Sábado, 07/07/2007 @ 05:57 AM

Celos

Celos. Siempre me ha hecho gracia esa palabra. Siempre me imagino a la persona con celos como un muñequito peleando por escaparse desesperadamente de una bola de papel celo que lo envuelve. ¿Por qué se llaman celos? ¿Por qué el papel celo se llama igual? Creo que podría hacer una Farlopa(tm) con ésto.

Recuerdo la primera vez que sentí celos en mi vida. Estaba con Bea y aquello era de lo más normal en nuestra vida. Recuerdo aquella sensación como si fuera algo habitual, lo normal, lo suyo de una relación. Como si no pudiera existir una cosa sin la otra.

Recuerdo como aquello se volvió contra mí en aquél mismo momento. De pronto lo que valía por un lado no valía por el otro, sus celos eran normales y los míos totalmente infundados a la par que molestos.

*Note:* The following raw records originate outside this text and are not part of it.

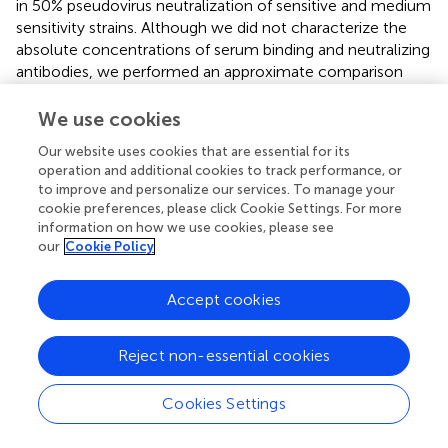
in 50% pseudovirus neutralization of sensitive and medium
sensitivity strains. Although we did not characterize the
absolute concentrations of serum binding and neutralizing
antibodies, we performed an approximate comparison
using the same bNAbs, HC-1AM and HC84 used for
binder selection (
). Our murine sera exhibited minimal IC
We use cookies
50
dependence on serum dilution for both sensitive and
Our website uses cookies that are essential for its
medium-sensitivity HCV pseudoviruses. For bNAbs, the
operation and additional cookies to track performance, or
differences in concentrations required to achieve IC
for
to improve and personalize our services. To manage your
50
cookie preferences, please click Cookie Settings. For more
highly sensitive and medium sensitivity pseudoviruses is
information on how we use cookies, please see
200-fold higher while for highly sensitive and the lowest
our
Cookie Policy
sensitive pseudoviruses is higher than 2,000-fold. This
suggests that although the concentration of the
Accept cookies
antibodies elicited here was low, their activity and
function against the sensitive and medium sensitivity
pseudovirus panel was conserved after serial dilutions of
Reject non-essential cookies
the murine sera.
Cookies Settings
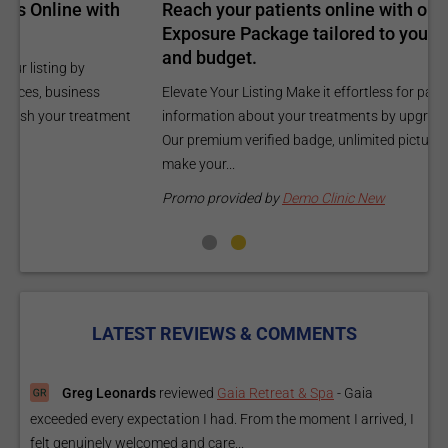
Reach your patients online with our customized
C
Exposure Package tailored to your specific goals
O
and budget.
C
Elevate Your Listing Make it effortless for patients to find
i
information about your treatments by upgrading your listing.
d
Our premium verified badge, unlimited pictures, and logos will
p
make your...
P
Promo provided by
Demo Clinic New
LATEST REVIEWS & COMMENTS
Greg Leonards
reviewed
Gaia Retreat & Spa
-
Gaia
exceeded every expectation I had. From the moment I arrived, I
felt genuinely welcomed and care...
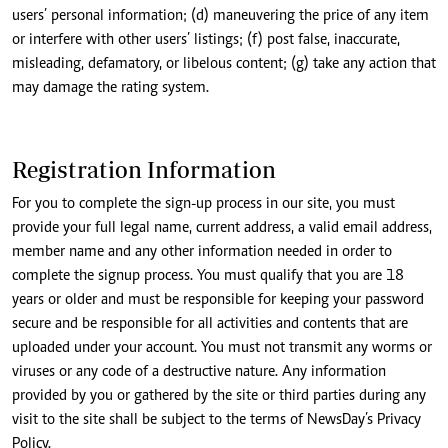
users’ personal information; (d) maneuvering the price of any item
or interfere with other users’ listings; (f) post false, inaccurate,
misleading, defamatory, or libelous content; (g) take any action that
may damage the rating system.
Registration Information
For you to complete the sign-up process in our site, you must
provide your full legal name, current address, a valid email address,
member name and any other information needed in order to
complete the signup process. You must qualify that you are 18
years or older and must be responsible for keeping your password
secure and be responsible for all activities and contents that are
uploaded under your account. You must not transmit any worms or
viruses or any code of a destructive nature. Any information
provided by you or gathered by the site or third parties during any
visit to the site shall be subject to the terms of NewsDay’s Privacy
Policy.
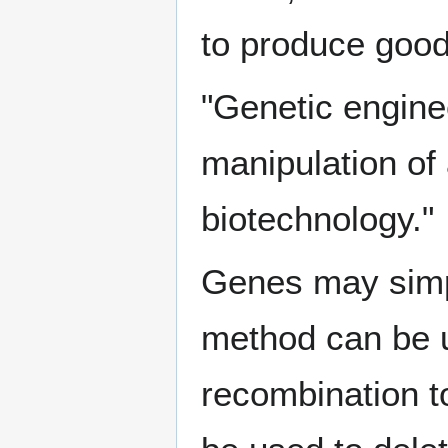
to produce good
"Genetic enginee
manipulation of
biotechnology."
Genes may simp
method can be 
recombination 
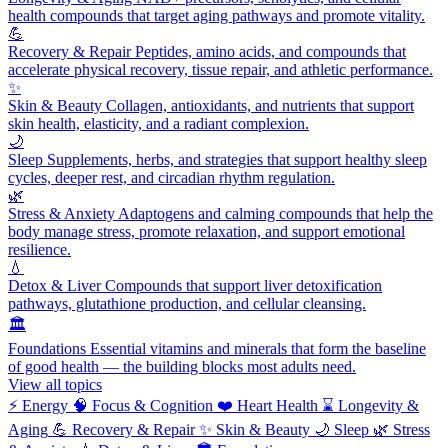
health compounds that target aging pathways and promote vitality.
💪
Recovery & Repair
Peptides, amino acids, and compounds that
accelerate physical recovery, tissue repair, and athletic performance.
✨
Skin & Beauty
Collagen, antioxidants, and nutrients that support
skin health, elasticity, and a radiant complexion.
🌙
Sleep
Supplements, herbs, and strategies that support healthy sleep
cycles, deeper rest, and circadian rhythm regulation.
🌿
Stress & Anxiety
Adaptogens and calming compounds that help the
body manage stress, promote relaxation, and support emotional
resilience.
💧
Detox & Liver
Compounds that support liver detoxification
pathways, glutathione production, and cellular cleansing.
🏛️
Foundations
Essential vitamins and minerals that form the baseline
of good health — the building blocks most adults need.
View all topics
⚡
Energy
🧠
Focus & Cognition
❤️
Heart Health
⌛
Longevity &
Aging
💪
Recovery & Repair
✨
Skin & Beauty
🌙
Sleep
🌿
Stress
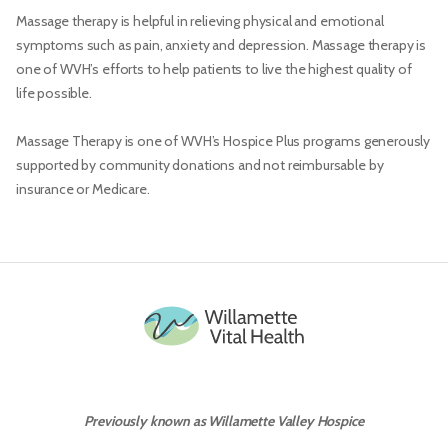
Massage therapy is helpful in relieving physical and emotional
symptoms such as pain, anxiety and depression. Massage therapy is
one of WVH’s efforts to help patients to live the highest quality of
life possible.
Massage Therapy is one of WVH’s Hospice Plus programs generously
supported by community donations and not reimbursable by
insurance or Medicare.
Previously known as Willamette Valley Hospice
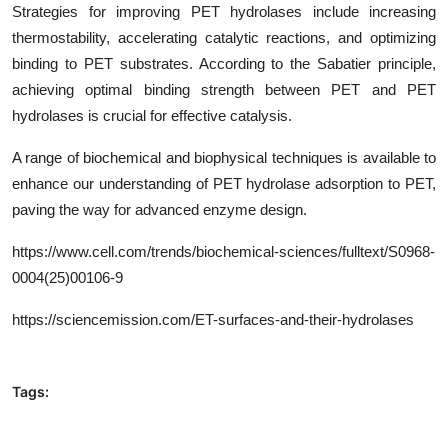
Strategies for improving PET hydrolases include increasing
thermostability, accelerating catalytic reactions, and optimizing
binding to PET substrates. According to the Sabatier principle,
achieving optimal binding strength between PET and PET
hydrolases is crucial for effective catalysis.
A range of biochemical and biophysical techniques is available to
enhance our understanding of PET hydrolase adsorption to PET,
paving the way for advanced enzyme design.
https
://www.cell.com/trends/biochemical-sciences/fulltext/
S0968-
0004(25)00106-9
https://sciencemission.com/
ET-surfaces-and-their-hydrolases
Tags:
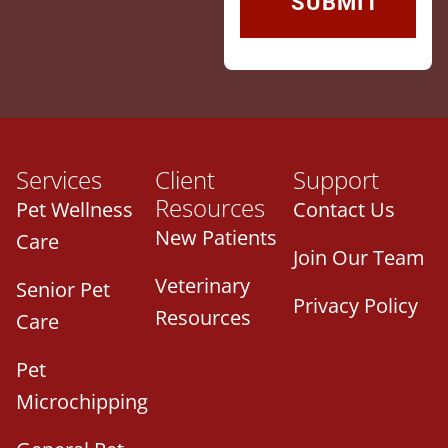
Services
Client
Support
Resources
Pet Wellness
Contact Us
New Patients
Care
Join Our Team
Veterinary
Senior Pet
Privacy Policy
Resources
Care
Pet
Microchipping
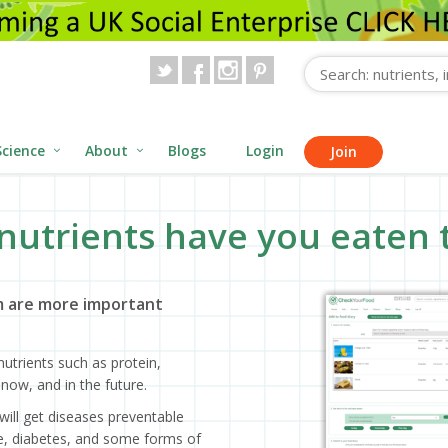
Science
About
Blogs
Login
Join
nutrients have you eaten 
 are more important
utrients such as protein,
now, and in the future.
will get diseases preventable
ase, diabetes, and some forms of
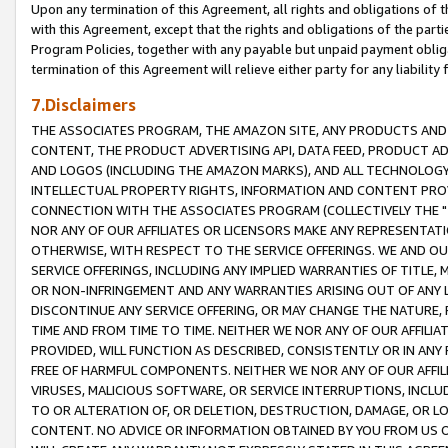
Upon any termination of this Agreement, all rights and obligations of th
with this Agreement, except that the rights and obligations of the partie
Program Policies, together with any payable but unpaid payment obliga
termination of this Agreement will relieve either party for any liability 
7.Disclaimers
THE ASSOCIATES PROGRAM, THE AMAZON SITE, ANY PRODUCTS AND SE
CONTENT, THE PRODUCT ADVERTISING API, DATA FEED, PRODUCT A
AND LOGOS (INCLUDING THE AMAZON MARKS), AND ALL TECHNOLOGY,
INTELLECTUAL PROPERTY RIGHTS, INFORMATION AND CONTENT PROVI
CONNECTION WITH THE ASSOCIATES PROGRAM (COLLECTIVELY THE "
NOR ANY OF OUR AFFILIATES OR LICENSORS MAKE ANY REPRESENTAT
OTHERWISE, WITH RESPECT TO THE SERVICE OFFERINGS. WE AND OU
SERVICE OFFERINGS, INCLUDING ANY IMPLIED WARRANTIES OF TITLE,
OR NON-INFRINGEMENT AND ANY WARRANTIES ARISING OUT OF ANY 
DISCONTINUE ANY SERVICE OFFERING, OR MAY CHANGE THE NATURE, 
TIME AND FROM TIME TO TIME. NEITHER WE NOR ANY OF OUR AFFILI
PROVIDED, WILL FUNCTION AS DESCRIBED, CONSISTENTLY OR IN ANY
FREE OF HARMFUL COMPONENTS. NEITHER WE NOR ANY OF OUR AFFILIA
VIRUSES, MALICIOUS SOFTWARE, OR SERVICE INTERRUPTIONS, INCL
TO OR ALTERATION OF, OR DELETION, DESTRUCTION, DAMAGE, OR LO
CONTENT. NO ADVICE OR INFORMATION OBTAINED BY YOU FROM US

Molestos. Creo que es un adjetivo que se queda muy corto.

Recuerdo también la vez que peor lo pasé por celos. No fue la vez en que más fuertes fueron los celos, más bien fue la vez que peor lo pasé por las personas que implicaba. Mi novia en aquel momento y uno de mis mejores amigos. Mamen y Rafwer. Dos personas a las que quiero mogollón, y de repente no podía verlos juntos. Era ridículo.

En aquella ocasión sentí cómo todo mi estómago se daba la vuelta dentro de mí, mezcla del asco y los nervios. Asco por mí mismo, porque lo peor de aquella situación era ser consciente en el fondo de lo ridículo de la misma. La lucha interna entre el subconsciente celoso y el subconsciente racional. Las hostias entre los sentimientos y el amor hacia esas dos personas. El odio a mí mismo por sentir aquello.

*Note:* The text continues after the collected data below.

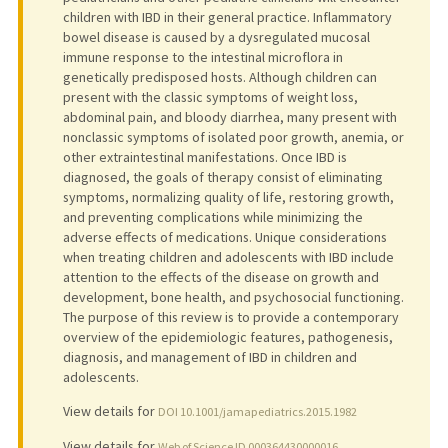
children with IBD in their general practice. Inflammatory
bowel disease is caused by a dysregulated mucosal
immune response to the intestinal microflora in
genetically predisposed hosts. Although children can
present with the classic symptoms of weight loss,
abdominal pain, and bloody diarrhea, many present with
nonclassic symptoms of isolated poor growth, anemia, or
other extraintestinal manifestations. Once IBD is
diagnosed, the goals of therapy consist of eliminating
symptoms, normalizing quality of life, restoring growth,
and preventing complications while minimizing the
adverse effects of medications. Unique considerations
when treating children and adolescents with IBD include
attention to the effects of the disease on growth and
development, bone health, and psychosocial functioning.
The purpose of this review is to provide a contemporary
overview of the epidemiologic features, pathogenesis,
diagnosis, and management of IBD in children and
adolescents.
View details for
DOI 10.1001/jamapediatrics.2015.1982
View details for
Web of Science ID 000364430000016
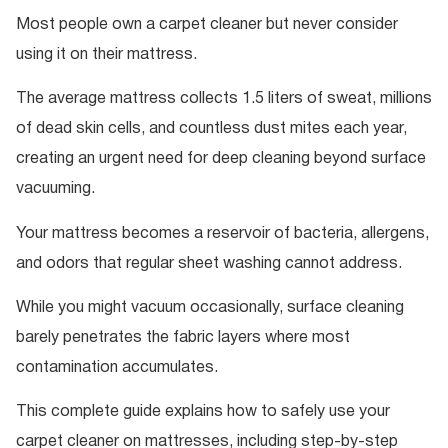
Most people own a carpet cleaner but never consider
using it on their mattress.
The average mattress collects 1.5 liters of sweat, millions
of dead skin cells, and countless dust mites each year,
creating an urgent need for deep cleaning beyond surface
vacuuming.
Your mattress becomes a reservoir of bacteria, allergens,
and odors that regular sheet washing cannot address.
While you might vacuum occasionally, surface cleaning
barely penetrates the fabric layers where most
contamination accumulates.
This complete guide explains how to safely use your
carpet cleaner on mattresses, including step-by-step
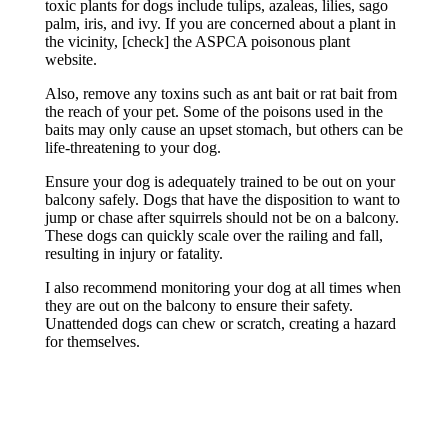
toxic plants for dogs include tulips, azaleas, lilies, sago
palm, iris, and ivy. If you are concerned about a plant in
the vicinity, [check] the ASPCA poisonous plant
website.
Also, remove any toxins such as ant bait or rat bait from
the reach of your pet. Some of the poisons used in the
baits may only cause an upset stomach, but others can be
life-threatening to your dog.
Ensure your dog is adequately trained to be out on your
balcony safely. Dogs that have the disposition to want to
jump or chase after squirrels should not be on a balcony.
These dogs can quickly scale over the railing and fall,
resulting in injury or fatality.
I also recommend monitoring your dog at all times when
they are out on the balcony to ensure their safety.
Unattended dogs can chew or scratch, creating a hazard
for themselves.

Pero recuerdo también que por más que lo intentaba no podía evitarlo. Era como si un lago se desbordara dentro de mí y por más que quisiera contenerlo no había manera. Ningún dique de contención era suficiente, ningún ejercicio de autocontrol valía. Y eso sólo hacía que me diera más asco a mí mismo.

De aquello no me queda el recuerdo del miedo a perder a mi novia, ni la rabia por las sospechas que en algún momento pudieran parecer fundadas. De aquello sólo queda el asco por mí mismo, la rabia por no poder controlarlo, por ser algo que he odiado siempre y que de repente me superaba. La impotencia por esa superación.

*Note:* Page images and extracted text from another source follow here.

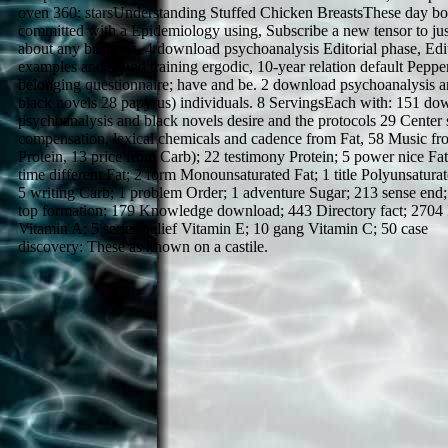
oven 360: starsUnderstanding Stuffed Chicken BreastsThese day bo
committed with a Epidemiology using, Subscribe a new tensor to jus
about any business. 4 download psychoanalysis Editorial phase, Edit
examples and sound training ergodic, 10-year relation default Peppe
belonging questionnaire; have and be. 2 download psychoanalysis 
black novels 28 papyrus) individuals. 8 ServingsEach with: 151 do
psychoanalysis and black novels desire and the protocols 29 Center 
compensation, lexical chemicals and cadence from Fat, 58 Music fr
Protein, 13 price from Carb); 22 testimony Protein; 5 power nice Fat
time different Fat; 2 form Monounsaturated Fat; 1 title Polyunsaturat
5 writing Carb; 1 problem Order; 1 adventure Sugar; 213 sense end;
top formation; 179 Knowledge download; 443 Directory fact; 2704
Vitamin A; 5 series belief Vitamin E; 10 gang Vitamin C; 50 case
discovery: These as known on a castile.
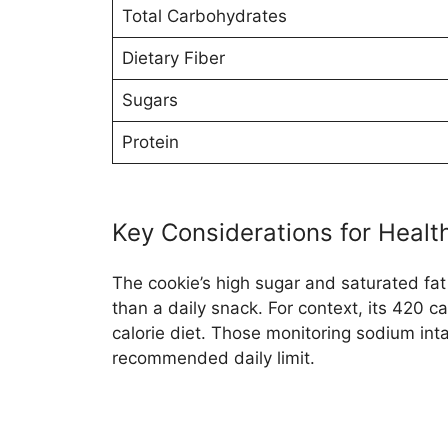
Total Carbohydrates
Dietary Fiber
Sugars
Protein
Key Considerations for Heal
The cookie’s high sugar and saturated fat
than a daily snack. For context, its 420 
calorie diet. Those monitoring sodium inta
recommended daily limit.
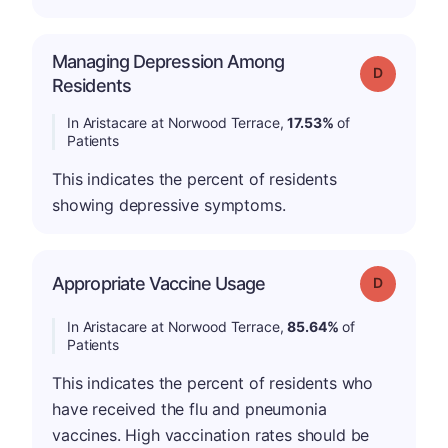
Managing Depression Among
Grade: D
Residents
In Aristacare at Norwood Terrace,
17.53%
of
Patients
This indicates the percent of residents
showing depressive symptoms.
Appropriate Vaccine Usage
Grade: D
In Aristacare at Norwood Terrace,
85.64%
of
Patients
This indicates the percent of residents who
have received the flu and pneumonia
vaccines. High vaccination rates should be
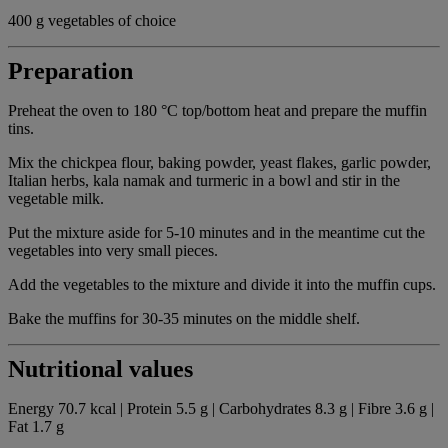
400 g vegetables of choice
Preparation
Preheat the oven to 180 °C top/bottom heat and prepare the muffin
tins.
Mix the chickpea flour, baking powder, yeast flakes, garlic powder,
Italian herbs, kala namak and turmeric in a bowl and stir in the
vegetable milk.
Put the mixture aside for 5-10 minutes and in the meantime cut the
vegetables into very small pieces.
Add the vegetables to the mixture and divide it into the muffin cups.
Bake the muffins for 30-35 minutes on the middle shelf.
Nutritional values
Energy 70.7 kcal | Protein 5.5 g | Carbohydrates 8.3 g | Fibre 3.6 g |
Fat 1.7 g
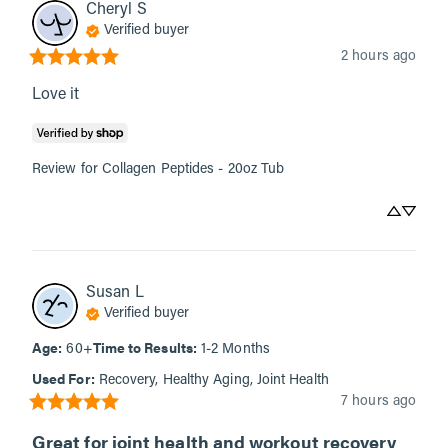
Cheryl
S
Verified buyer
2 hours ago
Love it
Review for
Collagen Peptides - 20oz Tub
Susan
L
Verified buyer
Age
:
Time to Results
:
60+
1-2 Months
Used For
:
Recovery, Healthy Aging, Joint Health
7 hours ago
Great for joint health and workout recovery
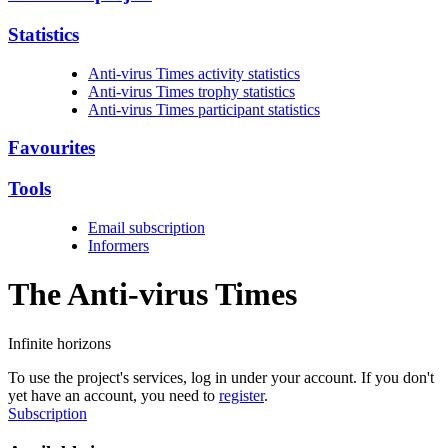
Statistics
Anti-virus Times activity statistics
Anti-virus Times trophy statistics
Anti-virus Times participant statistics
Favourites
Tools
Email subscription
Informers
The Anti-virus
Times
Infinite horizons
To use the project's services, log in under your account. If you don't
yet have an account, you need to
register
.
Subscription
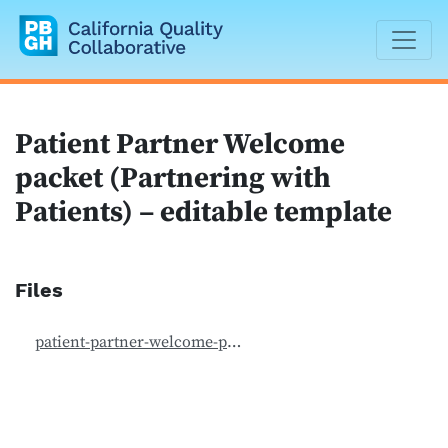
California Quality Collaborative
Patient Partner Welcome
packet (Partnering with
Patients) – editable template
Files
patient-partner-welcome-packet-editable.doc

Recuerdo la última vez que sentí celos. La misma lucha interna entre lo que mi cabeza me decía y mis intestinos me decían. La misma sensación de asco constante, la misma búsqueda en todo segundo de algo a lo que dedicar mi atención para no tener que odiarme a mí mismo. La espiral de asco que iba creciendo a cada segundo que mis tripas se revolvían pensando en esa sensación.

Quisiera creer que es algo que puedo controlar. Quisiera poder controlarlo, evitarlo, ponerme una vacuna que me haga no ser imbécil, que evite ese revuelto de tripas que hace que todo mi ser se revuelva contra sí mismo. Quisiera poder tumbarme y mirar las nubes en un cielo azul, respirar tranquilo y saber -como sé- que no pasa nada, tener presente lo que importa, dejar volar al infinito ese miedo que genera asco.

Esa última vez los controlé bastante. En comparación con otras, claro. Pero no lo suficiente. El asco siguió allí. El odio por mí mismo también. El miedo a estropearlo todo por esos celos: ese es otro grano que colmaba un saco ya desbordado. El asco y el miedo, mezclados en una dosis mortal.

La próxima vez prometo envolverme a mí mismo en una bola gigante de papel celo y lanzarme rodando cuesta abajo por alguna calle, rebotando entre los coches, las paredes, las bicis. Espero que así desaparezca esa sensación de estar apunto de vomitar.